Given that the solenoid has 400 turns per meter and carries a current given by I=0.30sin(120πt)A, we can calculate the magnetic field inside the solenoid at t=1s using the expression B = μ₀nI, where μ₀ is the permeability of free space, n is the number of turns per meter, and I is the current.
Substituting the values into the equation, we get B = (4π×10⁻⁷ T·m/A)(400/m)(0.3sin(120π(1))) ≈ 60.377 μT.
The area of the coil can be calculated using the formula A = πr², where r is the radius of the coil.

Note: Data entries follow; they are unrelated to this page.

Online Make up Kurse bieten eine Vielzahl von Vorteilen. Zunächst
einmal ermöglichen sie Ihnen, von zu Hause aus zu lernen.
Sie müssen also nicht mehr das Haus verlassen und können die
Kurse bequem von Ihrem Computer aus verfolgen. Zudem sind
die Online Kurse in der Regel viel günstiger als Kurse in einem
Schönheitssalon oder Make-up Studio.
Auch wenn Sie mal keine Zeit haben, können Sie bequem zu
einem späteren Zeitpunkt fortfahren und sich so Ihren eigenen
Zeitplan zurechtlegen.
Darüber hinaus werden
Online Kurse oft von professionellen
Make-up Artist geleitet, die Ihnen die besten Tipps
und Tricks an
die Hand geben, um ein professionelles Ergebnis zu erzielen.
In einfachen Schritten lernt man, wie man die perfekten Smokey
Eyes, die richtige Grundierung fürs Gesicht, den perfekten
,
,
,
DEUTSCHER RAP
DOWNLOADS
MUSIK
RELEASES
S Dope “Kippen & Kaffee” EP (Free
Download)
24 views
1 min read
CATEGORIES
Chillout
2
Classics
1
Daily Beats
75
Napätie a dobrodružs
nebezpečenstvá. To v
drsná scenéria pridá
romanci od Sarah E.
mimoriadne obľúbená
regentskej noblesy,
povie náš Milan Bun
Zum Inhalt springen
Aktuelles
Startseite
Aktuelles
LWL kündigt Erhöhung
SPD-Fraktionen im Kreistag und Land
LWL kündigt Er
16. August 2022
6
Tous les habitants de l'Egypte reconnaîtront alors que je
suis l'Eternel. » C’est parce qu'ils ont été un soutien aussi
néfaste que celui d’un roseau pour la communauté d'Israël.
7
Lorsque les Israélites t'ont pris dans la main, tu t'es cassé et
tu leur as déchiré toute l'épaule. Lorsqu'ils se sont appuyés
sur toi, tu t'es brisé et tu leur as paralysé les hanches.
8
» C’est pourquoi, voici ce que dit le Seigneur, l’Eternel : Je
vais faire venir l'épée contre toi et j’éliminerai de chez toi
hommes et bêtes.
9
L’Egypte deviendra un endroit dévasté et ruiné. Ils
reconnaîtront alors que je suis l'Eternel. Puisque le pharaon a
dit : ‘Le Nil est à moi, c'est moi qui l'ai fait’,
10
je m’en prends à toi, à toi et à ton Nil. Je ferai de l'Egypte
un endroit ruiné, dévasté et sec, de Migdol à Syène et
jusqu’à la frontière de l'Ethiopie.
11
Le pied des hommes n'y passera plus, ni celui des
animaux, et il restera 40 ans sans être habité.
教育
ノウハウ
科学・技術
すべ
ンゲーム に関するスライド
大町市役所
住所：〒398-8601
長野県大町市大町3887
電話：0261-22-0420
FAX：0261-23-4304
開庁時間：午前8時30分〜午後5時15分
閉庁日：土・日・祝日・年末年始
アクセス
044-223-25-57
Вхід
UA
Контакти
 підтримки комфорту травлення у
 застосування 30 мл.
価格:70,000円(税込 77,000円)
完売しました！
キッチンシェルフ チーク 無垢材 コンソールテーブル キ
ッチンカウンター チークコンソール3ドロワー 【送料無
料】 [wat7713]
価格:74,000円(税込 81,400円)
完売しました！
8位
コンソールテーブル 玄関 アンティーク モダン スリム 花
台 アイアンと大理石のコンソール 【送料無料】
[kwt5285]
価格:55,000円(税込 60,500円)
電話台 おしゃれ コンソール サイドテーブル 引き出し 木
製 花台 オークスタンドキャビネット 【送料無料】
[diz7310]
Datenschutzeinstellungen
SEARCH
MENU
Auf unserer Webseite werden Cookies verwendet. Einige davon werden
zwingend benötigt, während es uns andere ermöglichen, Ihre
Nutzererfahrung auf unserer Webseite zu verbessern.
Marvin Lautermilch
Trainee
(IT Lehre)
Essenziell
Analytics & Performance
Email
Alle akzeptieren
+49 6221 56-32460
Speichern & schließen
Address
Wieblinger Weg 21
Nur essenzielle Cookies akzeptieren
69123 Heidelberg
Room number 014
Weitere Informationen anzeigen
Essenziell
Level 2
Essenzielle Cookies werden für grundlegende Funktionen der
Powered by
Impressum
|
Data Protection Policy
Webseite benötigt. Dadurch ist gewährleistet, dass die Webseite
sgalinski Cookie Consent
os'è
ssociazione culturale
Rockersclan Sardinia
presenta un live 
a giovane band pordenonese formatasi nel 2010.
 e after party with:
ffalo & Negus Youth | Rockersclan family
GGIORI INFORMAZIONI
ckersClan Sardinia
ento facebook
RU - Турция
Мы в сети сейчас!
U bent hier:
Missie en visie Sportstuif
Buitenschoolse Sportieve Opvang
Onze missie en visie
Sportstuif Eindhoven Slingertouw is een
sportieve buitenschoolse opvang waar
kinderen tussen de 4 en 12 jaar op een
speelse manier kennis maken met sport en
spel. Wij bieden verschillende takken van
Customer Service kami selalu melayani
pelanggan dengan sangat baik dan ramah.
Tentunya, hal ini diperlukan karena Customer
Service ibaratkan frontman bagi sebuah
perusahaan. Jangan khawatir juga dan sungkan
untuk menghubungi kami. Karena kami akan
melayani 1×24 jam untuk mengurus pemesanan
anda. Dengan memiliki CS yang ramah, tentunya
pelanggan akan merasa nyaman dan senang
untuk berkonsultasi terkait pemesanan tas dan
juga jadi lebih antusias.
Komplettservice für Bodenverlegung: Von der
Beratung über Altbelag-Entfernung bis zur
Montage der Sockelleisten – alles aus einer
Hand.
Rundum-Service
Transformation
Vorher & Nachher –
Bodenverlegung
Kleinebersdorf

Substituting the values into the equation, we get A = π(0.06m)² = 0.113 m².
Finally, we can calculate the magnitude of the induced emf using the formula emf = -dΦ/dt, where dΦ/dt is the rate of change of the magnetic flux.
Substituting the values into the equation, we get emf = -(d/dt)(BA) = -(d/dt)(60.377μT)(0.113m²) = 4.43 mV.